After about an hour he stopped reading. He said, “Your homework is to think about what you just heard.” How great is that? “The Art of War” was written in China, over two thousand years ago. It was written by a great general, and is still studied at Sandhurst, West Point, and Harvard Business School.
It’s about how to out think an opponent. How to out-manoeuvre them and mainly, at all times, how to take unfair advantage and turn the situation to your benefit. So that you win.
Dave Morris has just demonstrated that, before we start to learn anything about advertising, we’ve got to learn the purpose of advertising. Why we do what we do. Why does anyone pay us to put words next to pictures in the first place?
I’d just spent four days looking at hundreds of films that thought advertising was the end in itself. As if the sole purpose of advertising was to make nice little films. Without ever asking why. Why do we do TV and Cinema commercials? Is the sole purpose to make people laugh?
Or to put lyrical images against charming music tracks for people’s pleasure? Almost everyone who did these films thought the films were the end in themselves.
That’s why I was knocked out to hear how Dave Morris taught advertising. He didn’t start from advertising. He started from the object of advertising. And the object is to win something. To take something from someone else.
To out think someone else. Years before ‘new media’ Dave Morris was telling people to open up their minds. To get upstream of the problem. Instead of kneejerking into the same old traditional solutions. Or kneejerking into new versions of the same old solutions, in ‘new’ media.
Dave Morris taught that we shouldn’t just go on auto pilot. However, uncomfortable it was, we had to use our brain.
We had to come up with a different solution for each problem.

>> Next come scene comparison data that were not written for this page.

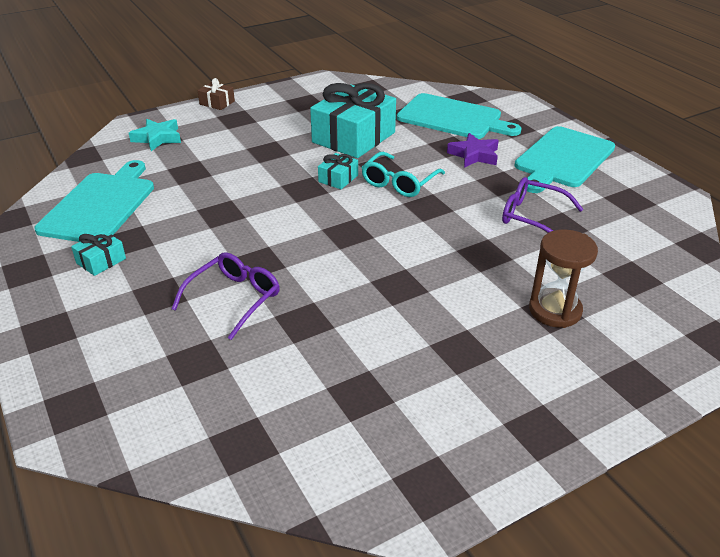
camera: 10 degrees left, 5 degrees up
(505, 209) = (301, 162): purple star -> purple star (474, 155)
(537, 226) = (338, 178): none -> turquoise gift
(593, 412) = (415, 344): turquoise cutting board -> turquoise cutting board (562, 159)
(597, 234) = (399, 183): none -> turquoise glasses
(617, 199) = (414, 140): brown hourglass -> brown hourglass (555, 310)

To reinvent the wheel every time, instead of just defaulting to whatever we think advertising should be. Advertising doesn’t start with visuals and headlines. Advertising doesn’t start with digital or online, or TV, or press, or posters, or radio, or ambient, or direct mail, or any of our other disciplines.
Advertising doesn’t even start with advertising. Advertising starts with out-thinking other people. Advertising starts with finding a way to get a result. Against often superior competition. And sometimes the answer may not be advertising at all. Isn’t that a great lesson? To approach the problem out of a question. Not out of an answer.
They should teach Dave Morris’s lesson every year, before each D&AD jury starts to vote.